A little further on, Dutch teacher Borghols is 'still in a state of adrenaline' after the broadcast. She has been teaching for 22 years, but admits that she has been working less since this year. “And really, I'm so against that. But I am looting myself and I don't want to leave education either." By default, she was already sick the first weekend of vacations, but the stress did not diminish after four weeks last summer. “Now I work a maximum of four days and I have one day to recover, but then I am often at home to check. It's a labor of love, old paper. We all have to go on strike or take pitchforks and torches to the VO council”, she says with a wink.

Stop, stop, stop!

School leader Eric van 't Zelfde couldn't be clearer. During the broadcast he puts on his glasses and starts off with his speech under the title: Strike, strike, strike! “Education is becoming a click. Colleagues are tired.” Politics is failing, according to the school leader. “My appeal is: strike for a pay rise. Strike for the quality of education. And do it together, don't let yourself be played off against each other, so all unions together and the VO council, because it is politics that offers the low wage percentage."

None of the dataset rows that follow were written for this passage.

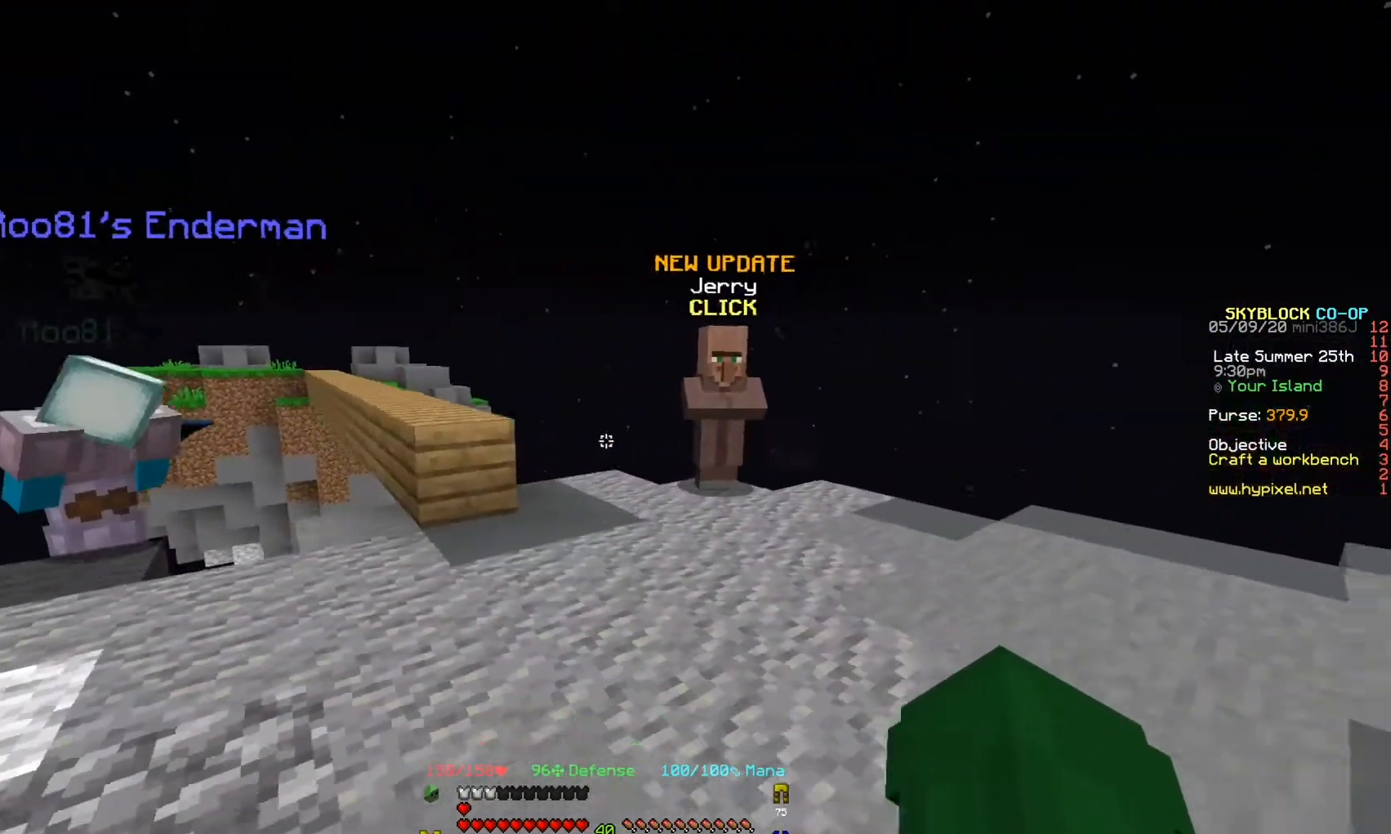
{"keys": ["w"], "events": [[167, "d", "down"], [167, "s", "up"], [400, "w", "down"], [433, "d", "up"]]}
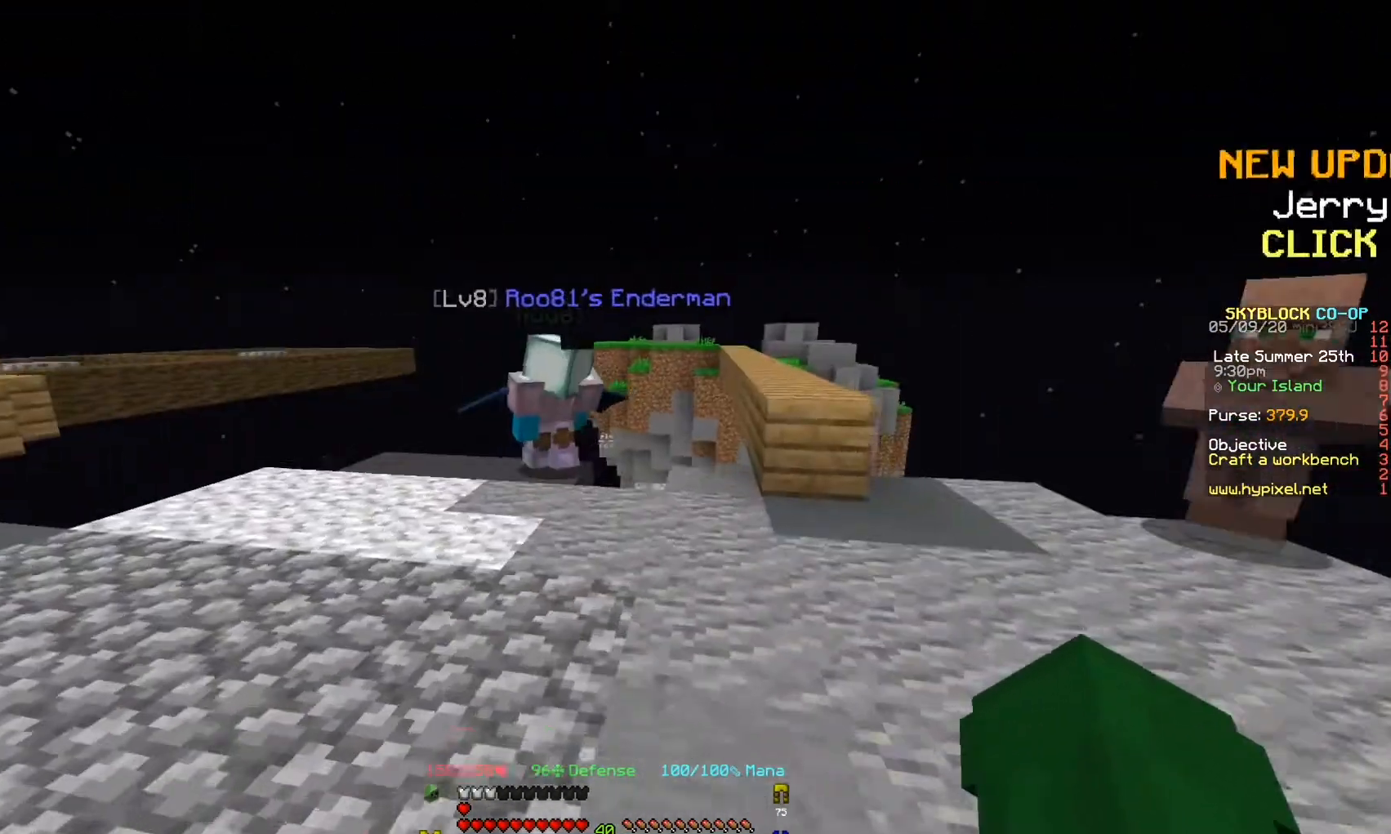
{"keys": [], "events": [[167, "d", "down"], [200, "w", "up"], [333, "d", "up"]]}
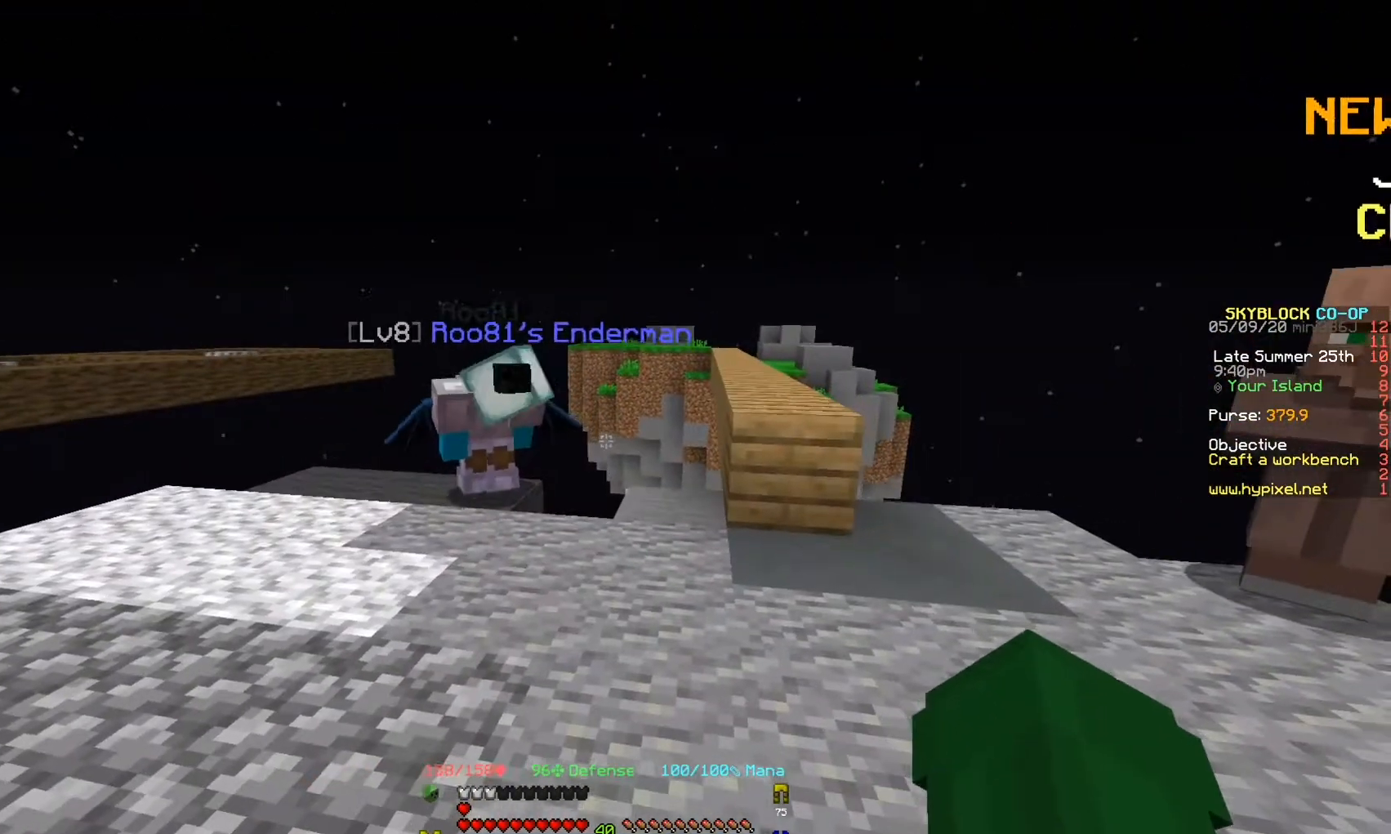
{"keys": ["a", "w"], "events": [[367, "a", "down"], [433, "w", "down"]]}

Education is becoming a click

Van 't Zelfde is concerned as a teacher, as a school principal, because he cannot find people, and as a father. “I can't keep what I promise to parents and I'm part of a bad system where I sometimes have to put my own principles aside.” This year he had to do that several times, he says when everyone in the auditorium is talking. “Mathematics students call and say they only come for an LD position. While my own teachers, who have been doing good work for years, do not yet have that scale. What shall I do then? Not teaching math when it's a core subject? It's a breach of my own integrity. Politics has been cheating us for 20 years now. The turnips are cooked. Hence my appeal: strike, strike, strike!”